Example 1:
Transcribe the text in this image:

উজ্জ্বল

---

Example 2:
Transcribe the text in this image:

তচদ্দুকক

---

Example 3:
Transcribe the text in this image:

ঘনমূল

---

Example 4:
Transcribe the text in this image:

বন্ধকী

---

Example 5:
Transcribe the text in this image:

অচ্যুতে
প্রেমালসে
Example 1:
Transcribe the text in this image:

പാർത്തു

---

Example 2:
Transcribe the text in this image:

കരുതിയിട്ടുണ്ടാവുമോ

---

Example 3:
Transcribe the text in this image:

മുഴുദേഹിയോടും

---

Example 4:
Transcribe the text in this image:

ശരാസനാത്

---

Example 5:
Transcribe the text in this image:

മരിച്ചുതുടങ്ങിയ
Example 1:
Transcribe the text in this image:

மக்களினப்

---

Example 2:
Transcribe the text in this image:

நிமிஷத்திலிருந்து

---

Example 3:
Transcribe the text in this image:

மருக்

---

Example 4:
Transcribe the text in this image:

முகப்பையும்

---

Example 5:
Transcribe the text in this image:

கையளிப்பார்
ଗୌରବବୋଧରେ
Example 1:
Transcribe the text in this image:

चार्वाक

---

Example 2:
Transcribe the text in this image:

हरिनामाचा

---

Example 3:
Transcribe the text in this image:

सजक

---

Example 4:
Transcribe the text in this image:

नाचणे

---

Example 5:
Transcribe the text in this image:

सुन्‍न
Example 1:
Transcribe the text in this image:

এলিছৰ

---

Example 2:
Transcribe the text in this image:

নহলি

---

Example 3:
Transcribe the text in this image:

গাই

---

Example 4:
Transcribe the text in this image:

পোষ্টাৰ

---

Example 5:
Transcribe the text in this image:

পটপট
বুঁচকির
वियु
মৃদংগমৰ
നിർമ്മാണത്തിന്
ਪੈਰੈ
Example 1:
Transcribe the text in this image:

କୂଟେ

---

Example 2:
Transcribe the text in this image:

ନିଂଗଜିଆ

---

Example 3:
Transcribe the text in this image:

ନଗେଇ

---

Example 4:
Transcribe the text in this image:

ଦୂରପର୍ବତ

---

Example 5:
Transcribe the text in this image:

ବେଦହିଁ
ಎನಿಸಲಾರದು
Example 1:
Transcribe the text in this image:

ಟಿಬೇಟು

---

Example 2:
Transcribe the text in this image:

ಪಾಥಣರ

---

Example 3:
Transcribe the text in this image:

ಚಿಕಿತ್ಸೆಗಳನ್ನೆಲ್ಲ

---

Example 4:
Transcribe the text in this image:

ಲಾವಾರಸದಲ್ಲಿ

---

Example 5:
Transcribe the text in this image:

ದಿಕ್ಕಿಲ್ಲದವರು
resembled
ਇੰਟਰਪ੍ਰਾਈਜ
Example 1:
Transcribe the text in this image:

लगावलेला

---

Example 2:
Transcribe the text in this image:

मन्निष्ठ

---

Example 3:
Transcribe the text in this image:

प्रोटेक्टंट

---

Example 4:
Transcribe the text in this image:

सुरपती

###

Reproduce the whole listing verbatim, leaving every line as it was.

Example 1:
Transcribe the text in this image:

উজ্জ্বল

---

Example 2:
Transcribe the text in this image:

তচদ্দুকক

---

Example 3:
Transcribe the text in this image:

ঘনমূল

---

Example 4:
Transcribe the text in this image:

বন্ধকী

---

Example 5:
Transcribe the text in this image:

অচ্যুতে
প্রেমালসে
Example 1:
Transcribe the text in this image:

പാർത്തു

---

Example 2:
Transcribe the text in this image:

കരുതിയിട്ടുണ്ടാവുമോ

---

Example 3:
Transcribe the text in this image:

മുഴുദേഹിയോടും

---

Example 4:
Transcribe the text in this image:

ശരാസനാത്

---

Example 5:
Transcribe the text in this image:

മരിച്ചുതുടങ്ങിയ
Example 1:
Transcribe the text in this image:

மக்களினப்

---

Example 2:
Transcribe the text in this image:

நிமிஷத்திலிருந்து

---

Example 3:
Transcribe the text in this image:

மருக்

---

Example 4:
Transcribe the text in this image:

முகப்பையும்

---

Example 5:
Transcribe the text in this image:

கையளிப்பார்
ଗୌରବବୋଧରେ
Example 1:
Transcribe the text in this image:

चार्वाक

---

Example 2:
Transcribe the text in this image:

हरिनामाचा

---

Example 3:
Transcribe the text in this image:

सजक

---

Example 4:
Transcribe the text in this image:

नाचणे

---

Example 5:
Transcribe the text in this image:

सुन्‍न
Example 1:
Transcribe the text in this image:

এলিছৰ

---

Example 2:
Transcribe the text in this image:

নহলি

---

Example 3:
Transcribe the text in this image:

গাই

---

Example 4:
Transcribe the text in this image:

পোষ্টাৰ

---

Example 5:
Transcribe the text in this image:

পটপট
বুঁচকির
वियु
মৃদংগমৰ
നിർമ്മാണത്തിന്
ਪੈਰੈ
Example 1:
Transcribe the text in this image:

କୂଟେ

---

Example 2:
Transcribe the text in this image:

ନିଂଗଜିଆ

---

Example 3:
Transcribe the text in this image:

ନଗେଇ

---

Example 4:
Transcribe the text in this image:

ଦୂରପର୍ବତ

---

Example 5:
Transcribe the text in this image:

ବେଦହିଁ
ಎನಿಸಲಾರದು
Example 1:
Transcribe the text in this image:

ಟಿಬೇಟು

---

Example 2:
Transcribe the text in this image:

ಪಾಥಣರ

---

Example 3:
Transcribe the text in this image:

ಚಿಕಿತ್ಸೆಗಳನ್ನೆಲ್ಲ

---

Example 4:
Transcribe the text in this image:

ಲಾವಾರಸದಲ್ಲಿ

---

Example 5:
Transcribe the text in this image:

ದಿಕ್ಕಿಲ್ಲದವರು
resembled
ਇੰਟਰਪ੍ਰਾਈਜ
Example 1:
Transcribe the text in this image:

लगावलेला

---

Example 2:
Transcribe the text in this image:

मन्निष्ठ

---

Example 3:
Transcribe the text in this image:

प्रोटेक्टंट

---

Example 4:
Transcribe the text in this image:

सुरपती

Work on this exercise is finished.